Task goal:
Could you copy the records word for word, from the line containing "Q: Are there any fences in this photograph?" through the line containing "A: No, the fence is to the left of the car.", including both of those lines and nothing else?

** Start **

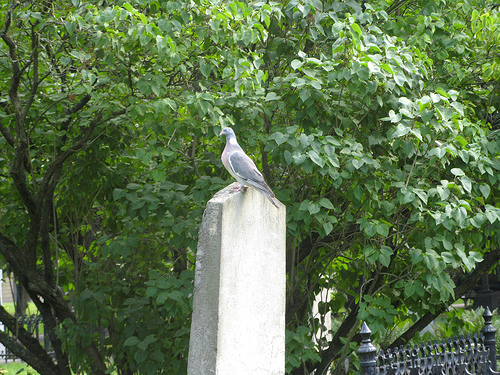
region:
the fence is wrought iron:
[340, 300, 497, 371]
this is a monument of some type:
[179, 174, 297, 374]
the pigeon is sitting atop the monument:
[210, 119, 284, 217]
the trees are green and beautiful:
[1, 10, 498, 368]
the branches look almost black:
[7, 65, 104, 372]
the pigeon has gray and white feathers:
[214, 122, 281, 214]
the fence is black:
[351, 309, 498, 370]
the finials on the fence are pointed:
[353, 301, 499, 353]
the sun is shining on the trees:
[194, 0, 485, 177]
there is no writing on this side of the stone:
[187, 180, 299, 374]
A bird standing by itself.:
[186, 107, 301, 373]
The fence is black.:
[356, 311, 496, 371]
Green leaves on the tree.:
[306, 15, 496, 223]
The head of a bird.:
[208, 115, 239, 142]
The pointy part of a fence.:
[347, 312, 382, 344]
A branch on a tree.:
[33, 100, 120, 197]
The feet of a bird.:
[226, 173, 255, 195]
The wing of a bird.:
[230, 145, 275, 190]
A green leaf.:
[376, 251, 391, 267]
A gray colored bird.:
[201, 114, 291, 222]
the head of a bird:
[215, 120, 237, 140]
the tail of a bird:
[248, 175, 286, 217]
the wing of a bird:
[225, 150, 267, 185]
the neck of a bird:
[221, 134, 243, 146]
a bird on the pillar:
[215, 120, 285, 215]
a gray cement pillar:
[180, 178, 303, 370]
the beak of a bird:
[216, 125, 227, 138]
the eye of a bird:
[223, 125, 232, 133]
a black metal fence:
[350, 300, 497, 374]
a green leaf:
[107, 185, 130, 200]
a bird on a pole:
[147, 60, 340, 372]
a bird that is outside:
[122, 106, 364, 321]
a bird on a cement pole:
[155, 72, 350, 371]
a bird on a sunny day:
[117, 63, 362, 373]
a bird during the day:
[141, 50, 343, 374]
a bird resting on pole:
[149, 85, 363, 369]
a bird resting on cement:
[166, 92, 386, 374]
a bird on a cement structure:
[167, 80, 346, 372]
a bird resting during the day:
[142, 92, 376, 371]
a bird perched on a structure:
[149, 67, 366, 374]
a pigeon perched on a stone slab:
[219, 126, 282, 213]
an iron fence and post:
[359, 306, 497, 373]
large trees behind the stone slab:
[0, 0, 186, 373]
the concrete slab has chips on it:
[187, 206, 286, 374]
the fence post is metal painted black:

** End **
** Start **

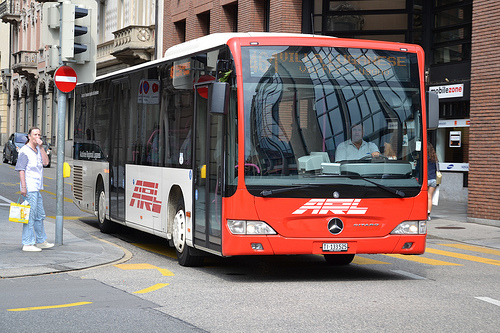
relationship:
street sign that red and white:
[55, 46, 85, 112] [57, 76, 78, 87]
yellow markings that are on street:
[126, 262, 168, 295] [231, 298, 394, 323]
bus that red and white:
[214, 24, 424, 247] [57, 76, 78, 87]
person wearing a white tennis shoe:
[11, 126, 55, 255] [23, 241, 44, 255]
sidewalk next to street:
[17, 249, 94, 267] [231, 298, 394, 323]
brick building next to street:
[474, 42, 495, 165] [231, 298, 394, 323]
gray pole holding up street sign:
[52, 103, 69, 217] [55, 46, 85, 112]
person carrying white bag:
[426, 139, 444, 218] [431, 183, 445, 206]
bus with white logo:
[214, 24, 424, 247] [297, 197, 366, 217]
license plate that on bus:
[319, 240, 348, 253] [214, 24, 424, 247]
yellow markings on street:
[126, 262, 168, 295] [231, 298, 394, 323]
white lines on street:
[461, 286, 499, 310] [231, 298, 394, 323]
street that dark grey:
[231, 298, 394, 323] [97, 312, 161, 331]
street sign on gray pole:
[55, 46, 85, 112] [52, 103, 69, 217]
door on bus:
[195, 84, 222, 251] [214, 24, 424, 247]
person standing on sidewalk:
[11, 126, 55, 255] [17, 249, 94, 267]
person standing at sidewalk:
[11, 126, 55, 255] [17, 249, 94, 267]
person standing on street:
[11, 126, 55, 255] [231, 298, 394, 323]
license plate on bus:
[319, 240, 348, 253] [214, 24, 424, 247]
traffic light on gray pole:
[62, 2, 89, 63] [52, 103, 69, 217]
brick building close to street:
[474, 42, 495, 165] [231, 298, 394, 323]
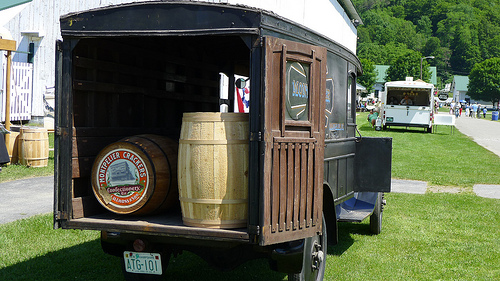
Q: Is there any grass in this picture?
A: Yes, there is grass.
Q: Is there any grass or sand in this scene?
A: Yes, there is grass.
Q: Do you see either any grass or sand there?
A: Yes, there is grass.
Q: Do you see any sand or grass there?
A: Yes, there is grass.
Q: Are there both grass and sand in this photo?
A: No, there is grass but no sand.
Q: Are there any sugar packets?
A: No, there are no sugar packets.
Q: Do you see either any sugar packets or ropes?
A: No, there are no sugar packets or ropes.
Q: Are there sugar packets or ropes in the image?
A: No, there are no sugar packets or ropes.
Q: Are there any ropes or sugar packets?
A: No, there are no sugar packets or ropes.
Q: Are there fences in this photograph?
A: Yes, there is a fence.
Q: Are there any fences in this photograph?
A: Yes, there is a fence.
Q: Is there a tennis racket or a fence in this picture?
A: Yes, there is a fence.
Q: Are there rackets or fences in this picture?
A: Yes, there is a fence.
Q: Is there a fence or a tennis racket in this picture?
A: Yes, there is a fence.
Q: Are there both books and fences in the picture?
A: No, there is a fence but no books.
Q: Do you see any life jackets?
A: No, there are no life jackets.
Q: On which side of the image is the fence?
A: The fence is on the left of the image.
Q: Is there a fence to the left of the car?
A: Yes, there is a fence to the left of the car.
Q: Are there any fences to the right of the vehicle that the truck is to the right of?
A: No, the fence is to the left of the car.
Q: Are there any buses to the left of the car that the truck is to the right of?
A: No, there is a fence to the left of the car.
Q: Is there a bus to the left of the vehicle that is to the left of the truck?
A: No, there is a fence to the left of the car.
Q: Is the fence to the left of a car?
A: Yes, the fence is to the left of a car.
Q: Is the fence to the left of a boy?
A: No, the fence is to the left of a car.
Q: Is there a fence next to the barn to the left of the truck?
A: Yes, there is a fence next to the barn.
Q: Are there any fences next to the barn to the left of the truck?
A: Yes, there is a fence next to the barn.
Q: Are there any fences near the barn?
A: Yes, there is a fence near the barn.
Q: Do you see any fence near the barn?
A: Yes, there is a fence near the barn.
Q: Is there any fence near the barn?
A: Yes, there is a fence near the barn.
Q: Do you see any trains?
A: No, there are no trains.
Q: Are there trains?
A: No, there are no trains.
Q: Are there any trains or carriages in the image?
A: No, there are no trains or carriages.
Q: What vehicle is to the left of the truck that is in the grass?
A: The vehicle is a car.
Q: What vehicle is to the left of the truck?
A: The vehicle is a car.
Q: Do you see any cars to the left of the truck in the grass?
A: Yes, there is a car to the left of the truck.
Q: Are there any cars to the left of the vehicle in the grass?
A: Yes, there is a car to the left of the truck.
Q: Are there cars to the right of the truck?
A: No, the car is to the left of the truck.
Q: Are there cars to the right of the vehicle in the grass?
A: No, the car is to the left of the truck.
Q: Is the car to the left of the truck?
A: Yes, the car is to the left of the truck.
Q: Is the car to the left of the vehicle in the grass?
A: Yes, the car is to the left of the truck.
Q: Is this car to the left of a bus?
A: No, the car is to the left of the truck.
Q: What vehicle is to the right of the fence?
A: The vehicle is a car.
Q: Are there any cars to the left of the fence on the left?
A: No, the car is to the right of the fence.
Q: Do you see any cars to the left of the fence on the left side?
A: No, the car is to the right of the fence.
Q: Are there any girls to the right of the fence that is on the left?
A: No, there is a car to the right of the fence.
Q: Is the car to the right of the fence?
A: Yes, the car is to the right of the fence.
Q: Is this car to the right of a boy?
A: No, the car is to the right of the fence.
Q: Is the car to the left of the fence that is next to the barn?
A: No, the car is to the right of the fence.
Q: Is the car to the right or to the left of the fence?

** End **

Exercise solution:
Q: Are there any fences in this photograph?
A: Yes, there is a fence.
Q: Is there a tennis racket or a fence in this picture?
A: Yes, there is a fence.
Q: Are there rackets or fences in this picture?
A: Yes, there is a fence.
Q: Is there a fence or a tennis racket in this picture?
A: Yes, there is a fence.
Q: Are there both books and fences in the picture?
A: No, there is a fence but no books.
Q: Do you see any life jackets?
A: No, there are no life jackets.
Q: On which side of the image is the fence?
A: The fence is on the left of the image.
Q: Is there a fence to the left of the car?
A: Yes, there is a fence to the left of the car.
Q: Are there any fences to the right of the vehicle that the truck is to the right of?
A: No, the fence is to the left of the car.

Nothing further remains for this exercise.